*AIM OF THE EXERCISE*: The entries should be written out again exactly as they read.
>>>
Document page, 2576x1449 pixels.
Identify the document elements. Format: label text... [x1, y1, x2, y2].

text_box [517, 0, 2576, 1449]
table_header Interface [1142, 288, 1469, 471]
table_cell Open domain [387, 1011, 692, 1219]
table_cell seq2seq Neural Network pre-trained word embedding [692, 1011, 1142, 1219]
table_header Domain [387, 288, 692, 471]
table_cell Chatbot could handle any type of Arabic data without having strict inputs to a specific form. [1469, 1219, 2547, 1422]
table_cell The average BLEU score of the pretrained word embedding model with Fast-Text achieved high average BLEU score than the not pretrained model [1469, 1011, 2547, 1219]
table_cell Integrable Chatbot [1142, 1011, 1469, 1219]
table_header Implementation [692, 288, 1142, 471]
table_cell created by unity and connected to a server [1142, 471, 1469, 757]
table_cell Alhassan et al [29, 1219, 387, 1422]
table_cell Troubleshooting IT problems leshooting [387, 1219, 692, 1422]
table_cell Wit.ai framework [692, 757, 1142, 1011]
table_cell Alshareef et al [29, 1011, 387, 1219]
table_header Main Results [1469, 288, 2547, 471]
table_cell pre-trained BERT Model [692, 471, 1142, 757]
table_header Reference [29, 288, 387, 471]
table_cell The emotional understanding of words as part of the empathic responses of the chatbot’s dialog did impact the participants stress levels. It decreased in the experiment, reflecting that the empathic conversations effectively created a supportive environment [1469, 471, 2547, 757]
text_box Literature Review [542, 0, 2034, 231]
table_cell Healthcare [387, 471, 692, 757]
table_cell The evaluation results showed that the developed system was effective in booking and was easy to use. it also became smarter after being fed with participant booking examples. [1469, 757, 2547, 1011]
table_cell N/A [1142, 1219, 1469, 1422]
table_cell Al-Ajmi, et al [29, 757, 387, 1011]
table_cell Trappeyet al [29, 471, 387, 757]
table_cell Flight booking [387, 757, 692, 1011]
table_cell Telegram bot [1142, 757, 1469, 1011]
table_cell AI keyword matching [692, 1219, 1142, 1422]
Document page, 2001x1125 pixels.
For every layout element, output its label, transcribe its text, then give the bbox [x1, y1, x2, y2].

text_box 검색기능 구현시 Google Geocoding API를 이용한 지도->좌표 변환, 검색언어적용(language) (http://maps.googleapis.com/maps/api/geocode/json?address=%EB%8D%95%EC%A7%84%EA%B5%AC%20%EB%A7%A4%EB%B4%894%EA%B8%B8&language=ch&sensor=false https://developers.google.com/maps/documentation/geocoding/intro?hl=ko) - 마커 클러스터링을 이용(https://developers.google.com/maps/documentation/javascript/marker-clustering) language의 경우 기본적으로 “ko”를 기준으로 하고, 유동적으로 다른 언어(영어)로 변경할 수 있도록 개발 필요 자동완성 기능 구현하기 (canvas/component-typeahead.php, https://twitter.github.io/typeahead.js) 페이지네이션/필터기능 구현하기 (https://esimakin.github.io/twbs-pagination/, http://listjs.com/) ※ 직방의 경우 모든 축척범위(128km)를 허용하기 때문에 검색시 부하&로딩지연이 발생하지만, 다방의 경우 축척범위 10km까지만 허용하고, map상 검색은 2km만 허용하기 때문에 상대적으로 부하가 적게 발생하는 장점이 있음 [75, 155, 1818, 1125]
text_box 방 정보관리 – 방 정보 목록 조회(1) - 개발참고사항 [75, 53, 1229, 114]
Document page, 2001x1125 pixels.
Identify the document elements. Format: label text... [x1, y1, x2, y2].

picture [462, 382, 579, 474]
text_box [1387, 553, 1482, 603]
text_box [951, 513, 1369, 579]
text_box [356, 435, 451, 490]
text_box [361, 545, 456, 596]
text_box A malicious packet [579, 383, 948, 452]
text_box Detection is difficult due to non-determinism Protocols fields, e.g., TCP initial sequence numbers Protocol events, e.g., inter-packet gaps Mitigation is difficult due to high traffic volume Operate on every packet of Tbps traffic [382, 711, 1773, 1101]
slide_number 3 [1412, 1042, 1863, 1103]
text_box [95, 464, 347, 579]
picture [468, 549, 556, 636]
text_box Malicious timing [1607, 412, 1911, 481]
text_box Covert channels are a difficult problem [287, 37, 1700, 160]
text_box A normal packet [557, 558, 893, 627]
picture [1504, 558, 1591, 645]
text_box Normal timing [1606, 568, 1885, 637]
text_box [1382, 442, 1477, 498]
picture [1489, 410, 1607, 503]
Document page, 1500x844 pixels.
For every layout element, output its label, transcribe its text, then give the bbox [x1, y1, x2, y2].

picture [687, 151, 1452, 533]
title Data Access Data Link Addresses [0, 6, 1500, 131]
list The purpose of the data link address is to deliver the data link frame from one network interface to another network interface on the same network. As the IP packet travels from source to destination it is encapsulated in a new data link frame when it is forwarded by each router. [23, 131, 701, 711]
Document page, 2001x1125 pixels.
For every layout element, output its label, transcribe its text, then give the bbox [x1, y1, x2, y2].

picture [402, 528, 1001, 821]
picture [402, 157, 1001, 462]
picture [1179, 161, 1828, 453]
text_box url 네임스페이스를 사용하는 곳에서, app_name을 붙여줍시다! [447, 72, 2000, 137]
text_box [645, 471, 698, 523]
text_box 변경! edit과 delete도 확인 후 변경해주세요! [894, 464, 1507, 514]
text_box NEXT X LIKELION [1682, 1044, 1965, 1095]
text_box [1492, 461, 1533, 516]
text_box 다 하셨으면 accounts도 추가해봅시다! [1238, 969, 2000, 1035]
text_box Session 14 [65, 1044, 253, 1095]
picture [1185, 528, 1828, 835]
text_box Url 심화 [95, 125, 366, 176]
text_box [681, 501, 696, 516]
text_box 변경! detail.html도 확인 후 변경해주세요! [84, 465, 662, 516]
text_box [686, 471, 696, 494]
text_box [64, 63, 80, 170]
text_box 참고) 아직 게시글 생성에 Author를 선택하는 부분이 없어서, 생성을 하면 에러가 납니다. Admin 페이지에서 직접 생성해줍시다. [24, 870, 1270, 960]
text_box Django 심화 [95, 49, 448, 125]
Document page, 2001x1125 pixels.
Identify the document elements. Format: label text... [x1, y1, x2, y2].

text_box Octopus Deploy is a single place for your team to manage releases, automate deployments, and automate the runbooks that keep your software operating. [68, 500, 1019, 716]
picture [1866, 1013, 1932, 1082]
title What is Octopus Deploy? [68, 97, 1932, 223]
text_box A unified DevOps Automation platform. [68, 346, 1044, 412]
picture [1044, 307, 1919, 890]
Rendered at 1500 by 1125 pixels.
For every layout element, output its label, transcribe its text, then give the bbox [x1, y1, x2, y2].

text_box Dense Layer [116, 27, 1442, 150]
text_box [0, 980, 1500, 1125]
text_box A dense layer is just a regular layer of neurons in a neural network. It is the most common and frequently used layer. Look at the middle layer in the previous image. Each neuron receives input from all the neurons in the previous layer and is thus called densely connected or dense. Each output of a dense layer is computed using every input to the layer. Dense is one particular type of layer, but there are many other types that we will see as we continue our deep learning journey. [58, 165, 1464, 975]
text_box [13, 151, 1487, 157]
<<<
*RESPONSE FOR THIS EXERCISE*:
Document page, 2576x1449 pixels.
Identify the document elements. Format: label text... [x1, y1, x2, y2].

text_box [517, 0, 2576, 1449]
table_header Interface [1142, 288, 1469, 471]
table_cell Open domain [387, 1011, 692, 1219]
table_cell seq2seq Neural Network pre-trained word embedding [692, 1011, 1142, 1219]
table_header Domain [387, 288, 692, 471]
table_cell Chatbot could handle any type of Arabic data without having strict inputs to a specific form. [1469, 1219, 2547, 1422]
table_cell The average BLEU score of the pretrained word embedding model with Fast-Text achieved high average BLEU score than the not pretrained model [1469, 1011, 2547, 1219]
table_cell Integrable Chatbot [1142, 1011, 1469, 1219]
table_header Implementation [692, 288, 1142, 471]
table_cell created by unity and connected to a server [1142, 471, 1469, 757]
table_cell Alhassan et al [29, 1219, 387, 1422]
table_cell Troubleshooting IT problems leshooting [387, 1219, 692, 1422]
table_cell Wit.ai framework [692, 757, 1142, 1011]
table_cell Alshareef et al [29, 1011, 387, 1219]
table_header Main Results [1469, 288, 2547, 471]
table_cell pre-trained BERT Model [692, 471, 1142, 757]
table_header Reference [29, 288, 387, 471]
table_cell The emotional understanding of words as part of the empathic responses of the chatbot’s dialog did impact the participants stress levels. It decreased in the experiment, reflecting that the empathic conversations effectively created a supportive environment [1469, 471, 2547, 757]
text_box Literature Review [542, 0, 2034, 231]
table_cell Healthcare [387, 471, 692, 757]
table_cell The evaluation results showed that the developed system was effective in booking and was easy to use. it also became smarter after being fed with participant booking examples. [1469, 757, 2547, 1011]
table_cell N/A [1142, 1219, 1469, 1422]
table_cell Al-Ajmi, et al [29, 757, 387, 1011]
table_cell Trappeyet al [29, 471, 387, 757]
table_cell Flight booking [387, 757, 692, 1011]
table_cell Telegram bot [1142, 757, 1469, 1011]
table_cell AI keyword matching [692, 1219, 1142, 1422]
Document page, 2001x1125 pixels.
For every layout element, output its label, transcribe its text, then give the bbox [x1, y1, x2, y2].

text_box 검색기능 구현시 Google Geocoding API를 이용한 지도->좌표 변환, 검색언어적용(language) (http://maps.googleapis.com/maps/api/geocode/json?address=%EB%8D%95%EC%A7%84%EA%B5%AC%20%EB%A7%A4%EB%B4%894%EA%B8%B8&language=ch&sensor=false https://developers.google.com/maps/documentation/geocoding/intro?hl=ko) - 마커 클러스터링을 이용(https://developers.google.com/maps/documentation/javascript/marker-clustering) language의 경우 기본적으로 “ko”를 기준으로 하고, 유동적으로 다른 언어(영어)로 변경할 수 있도록 개발 필요 자동완성 기능 구현하기 (canvas/component-typeahead.php, https://twitter.github.io/typeahead.js) 페이지네이션/필터기능 구현하기 (https://esimakin.github.io/twbs-pagination/, http://listjs.com/) ※ 직방의 경우 모든 축척범위(128km)를 허용하기 때문에 검색시 부하&로딩지연이 발생하지만, 다방의 경우 축척범위 10km까지만 허용하고, map상 검색은 2km만 허용하기 때문에 상대적으로 부하가 적게 발생하는 장점이 있음 [75, 155, 1818, 1125]
text_box 방 정보관리 – 방 정보 목록 조회(1) - 개발참고사항 [75, 53, 1229, 114]
Document page, 2001x1125 pixels.
Identify the document elements. Format: label text... [x1, y1, x2, y2].

picture [462, 382, 579, 474]
text_box [1387, 553, 1482, 603]
text_box [951, 513, 1369, 579]
text_box [356, 435, 451, 490]
text_box [361, 545, 456, 596]
text_box A malicious packet [579, 383, 948, 452]
text_box Detection is difficult due to non-determinism Protocols fields, e.g., TCP initial sequence numbers Protocol events, e.g., inter-packet gaps Mitigation is difficult due to high traffic volume Operate on every packet of Tbps traffic [382, 711, 1773, 1101]
slide_number 3 [1412, 1042, 1863, 1103]
text_box [95, 464, 347, 579]
picture [468, 549, 556, 636]
text_box Malicious timing [1607, 412, 1911, 481]
text_box Covert channels are a difficult problem [287, 37, 1700, 160]
text_box A normal packet [557, 558, 893, 627]
picture [1504, 558, 1591, 645]
text_box Normal timing [1606, 568, 1885, 637]
text_box [1382, 442, 1477, 498]
picture [1489, 410, 1607, 503]
Document page, 1500x844 pixels.
For every layout element, output its label, transcribe its text, then give the bbox [x1, y1, x2, y2].

picture [687, 151, 1452, 533]
title Data Access Data Link Addresses [0, 6, 1500, 131]
list The purpose of the data link address is to deliver the data link frame from one network interface to another network interface on the same network. As the IP packet travels from source to destination it is encapsulated in a new data link frame when it is forwarded by each router. [23, 131, 701, 711]
Document page, 2001x1125 pixels.
For every layout element, output its label, transcribe its text, then give the bbox [x1, y1, x2, y2].

picture [402, 528, 1001, 821]
picture [402, 157, 1001, 462]
picture [1179, 161, 1828, 453]
text_box url 네임스페이스를 사용하는 곳에서, app_name을 붙여줍시다! [447, 72, 2000, 137]
text_box [645, 471, 698, 523]
text_box 변경! edit과 delete도 확인 후 변경해주세요! [894, 464, 1507, 514]
text_box NEXT X LIKELION [1682, 1044, 1965, 1095]
text_box [1492, 461, 1533, 516]
text_box 다 하셨으면 accounts도 추가해봅시다! [1238, 969, 2000, 1035]
text_box Session 14 [65, 1044, 253, 1095]
picture [1185, 528, 1828, 835]
text_box Url 심화 [95, 125, 366, 176]
text_box [681, 501, 696, 516]
text_box 변경! detail.html도 확인 후 변경해주세요! [84, 465, 662, 516]
text_box [686, 471, 696, 494]
text_box [64, 63, 80, 170]
text_box 참고) 아직 게시글 생성에 Author를 선택하는 부분이 없어서, 생성을 하면 에러가 납니다. Admin 페이지에서 직접 생성해줍시다. [24, 870, 1270, 960]
text_box Django 심화 [95, 49, 448, 125]
Document page, 2001x1125 pixels.
Identify the document elements. Format: label text... [x1, y1, x2, y2].

text_box Octopus Deploy is a single place for your team to manage releases, automate deployments, and automate the runbooks that keep your software operating. [68, 500, 1019, 716]
picture [1866, 1013, 1932, 1082]
title What is Octopus Deploy? [68, 97, 1932, 223]
text_box A unified DevOps Automation platform. [68, 346, 1044, 412]
picture [1044, 307, 1919, 890]
Rendered at 1500 by 1125 pixels.
For every layout element, output its label, transcribe its text, then give the bbox [x1, y1, x2, y2].

text_box Dense Layer [116, 27, 1442, 150]
text_box [0, 980, 1500, 1125]
text_box A dense layer is just a regular layer of neurons in a neural network. It is the most common and frequently used layer. Look at the middle layer in the previous image. Each neuron receives input from all the neurons in the previous layer and is thus called densely connected or dense. Each output of a dense layer is computed using every input to the layer. Dense is one particular type of layer, but there are many other types that we will see as we continue our deep learning journey. [58, 165, 1464, 975]
text_box [13, 151, 1487, 157]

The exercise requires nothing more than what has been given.